Przewodniczący Rady Europejskiej Charles Michel powiedział w niedzielę, że „UE i NATO nigdy nie groziły Rosji ani nie prowadziły agresywnej polityki”. „Zawsze staraliśmy się utrzymać dialog polityczny” – mówił we włoskiej telewizji RAI. Dodał: „jesteśmy na progu trzeciej wojny światowej, bo Rosja ma broń nuklearną”.
Prezydent Rosji Władimir Putin „oprócz tego, że boi się demokracji, czuje nostalgię za rosyjskim imperium” – oświadczył szef Rady Europejskiej.
Następnie podkreślił: „Utrzymywaliśmy regularne kontakty telefoniczne z Putinem.

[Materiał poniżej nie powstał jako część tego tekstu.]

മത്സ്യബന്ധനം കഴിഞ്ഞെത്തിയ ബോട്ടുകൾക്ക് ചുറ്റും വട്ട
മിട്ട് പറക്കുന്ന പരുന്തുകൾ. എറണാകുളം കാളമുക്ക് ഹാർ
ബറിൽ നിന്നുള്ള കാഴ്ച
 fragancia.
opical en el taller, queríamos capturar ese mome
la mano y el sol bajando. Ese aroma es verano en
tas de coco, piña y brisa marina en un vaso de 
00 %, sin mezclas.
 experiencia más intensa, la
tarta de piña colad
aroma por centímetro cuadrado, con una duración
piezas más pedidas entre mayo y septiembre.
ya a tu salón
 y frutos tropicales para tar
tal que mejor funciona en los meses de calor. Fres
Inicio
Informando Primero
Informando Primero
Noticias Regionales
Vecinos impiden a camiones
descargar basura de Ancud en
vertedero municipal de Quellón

Popieramy Ukrainę i nie wierzymy w kłamstwa Kremla, które leżą u podstaw tej agresji. Chcemy rozwiązać kontrowersje jak najszybciej dla dobra Europy”.
Wyjaśniając stanowisko Unii, Michel zaznaczył: „Putin jest u sterów dowodzenia na Kremlu i chcąc nie chcąc to on jest rozmówcą w negocjacjach i musimy zachować otwarte drzwi dla niego”.
„Putin chciał wrócić do zimnej wojny, ale to nie jest przeciwstawienie między UE i NATO a Rosją, lecz między Rosją a resztą świata” – wskazał.
Jak zauważył Michel, kalkulacje Putina były prawdopodobnie błędne, a „straty rosyjskiego wojska są ogromne”. „Nie spodziewał się, że reakcja Unii Europejskiej będzie tak szybka i zdecydowana” – dodał.
Zapewnił zarazem, że codziennie rozmawia z prezydentem Ukrainy Wołodymyrem Zełenskim. Jeszcze przed wybuchem wojny, podkreślił, poruszana była kwestia „zbliżenia do Unii wraz z możliwą kandydaturą”.
Mówiąc o kryzysie uchodźczym, podkreślił: „Musimy okazać solidarność” i „wspierać kraje sąsiadujące z Ukrainą”.